In the meantime the clock advanced to nine a.m. and I am concentrating on my work so deeply that a renewed ringing of the bell escapes me. My wife, who knows well how urgent my work is, hesitantly asks whether I may be interrupted. I decline emphatically but learn that a lady arrived in a coach with two young gentlemen who wishes to tell me her name only on departure, but still couldn’t be refused a visit, because of her apparent high social standing. I ask the group to enter; they stay with me well over an hour in which time I have to answer another hundred questions, and upon parting I learn that it had been my honour to entertain Her Highness Princess J. from Vienna and her Princes. The Princess only reveals her identity at this moment to prevent me from applying special considerations because of her standing during the visit. I accompany the party to the coach and notice a gentleman approach whom I instantly identify as a man of the cloth. He remains aside respectfully until the horses pull away and then greets me by my name.

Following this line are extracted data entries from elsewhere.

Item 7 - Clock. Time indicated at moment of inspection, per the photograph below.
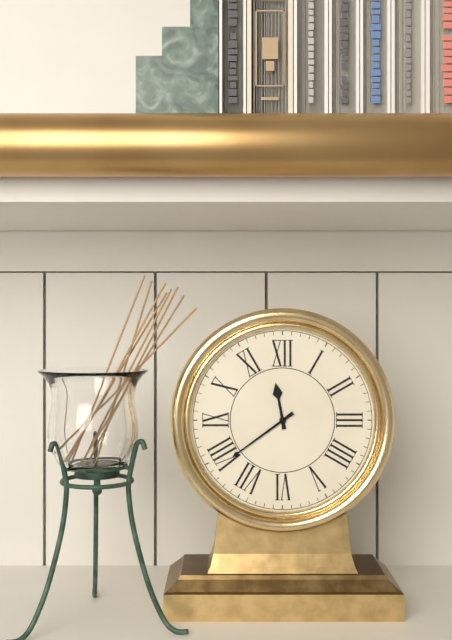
11:39
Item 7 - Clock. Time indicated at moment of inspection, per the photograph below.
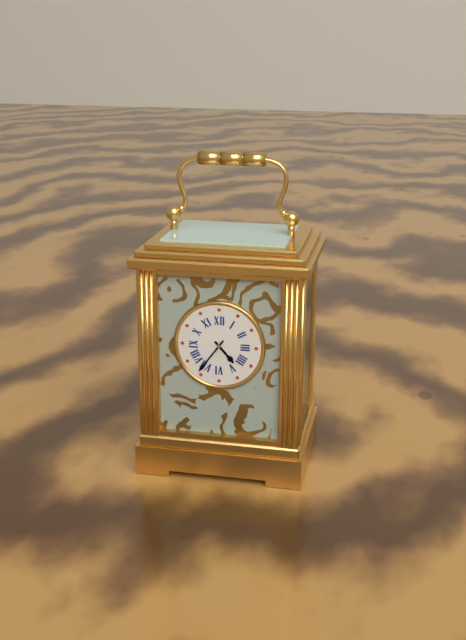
4:36
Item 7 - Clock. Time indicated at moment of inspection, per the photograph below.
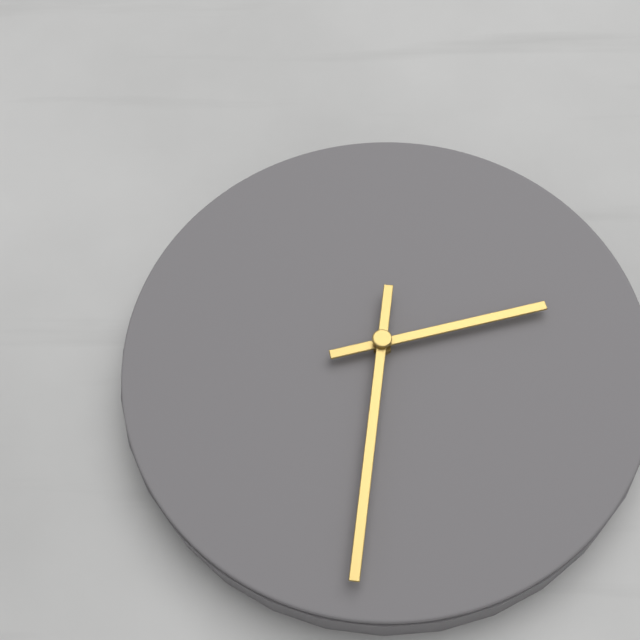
2:31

He recognises me from the many pictures in circulation and introduces himself as the head of a seminary for priests, where every teacher and student belongs to my readership. I have often and gladly exchanged letters with this respectable man and am extremely pleased about his visit, invite him to be my guest, but ask for permission to travel to Dresden for the next two hours first to talk to my Agent from Leipzig who telegraphed earlier. The man accepts my invitation and agrees to return the day after tomorrow because he also has business in Dresden today and tomorrow, and together we walk to the railway station half an hour later to catch the train.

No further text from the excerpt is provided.